Given what Ball had given The Cupboard, I’d assumed all this time this would be a language-driven book. Or if not a language-driven book, much like something written by a Lish devotee, than an image-driven one. A Ben Marcus novel, or maybe like a Djuna Barnes one.
Imagine my surprise to read this morning a plot-driven novel.
I was only going to breeze through a few pages as a way to get ready for the morning’s writing. And then, four hours later: Finished.
Samedi the Deafness is a mystery novel. Its back cover’s blurbs do a fine job of summing it up: Kafka meets Hitchcock, or Kafka meets Fleming. Take your pick. The latter(s) in that one day James Sim leaves the house and comes across a man who’s just been stabbed and “learns” of a possible plot to destroy mankind. Events progress well outside of his own control. The former in that in those events we never know whom to trust, what is the truth, or even if such exists. Hence those quote marks a few sentences back.

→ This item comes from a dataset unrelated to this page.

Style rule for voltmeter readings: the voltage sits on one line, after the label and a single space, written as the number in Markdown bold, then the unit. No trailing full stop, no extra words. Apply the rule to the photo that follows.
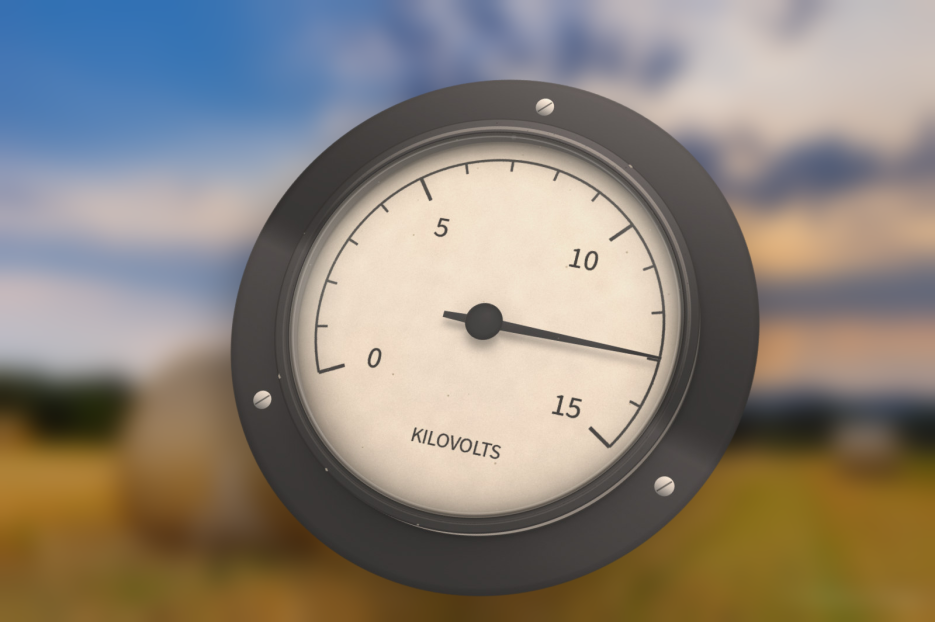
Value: **13** kV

Mysteries have always themselves been mysteries to me. How do they get written? How to have an entire twisting plot in one’s head throughout the writing of an entire novel? Ball, here, makes a mystery less mysterious; all you need is a habit of withholding information. James Sim, though we know he’s a mnemonist by trade, is never anything but a name to put to our alien perspective on the story’s gradually constructed setting. We rarely spend time with his thoughts and desires; though we see some of his dreams and flashbacks these never bring to light something previously hidden.
It’s not so much withholding information this book does as it is keeping us and its plot moving so rapidly that contextual information begins to feel less and less important. It’s rare that I read a book where I’m not asking “why” and “how”.
Samedi the Deafness is probably an instructive book to read after finishing Infinite jest, which I did last Friday. Both these books are constructed by accretion—a what put next to a what put next to a what. It’s in the location of those whats, Ball’s out in the world of his story, Wallace’s all filling the bodies of his characters, the gives these novels whatever difference they have.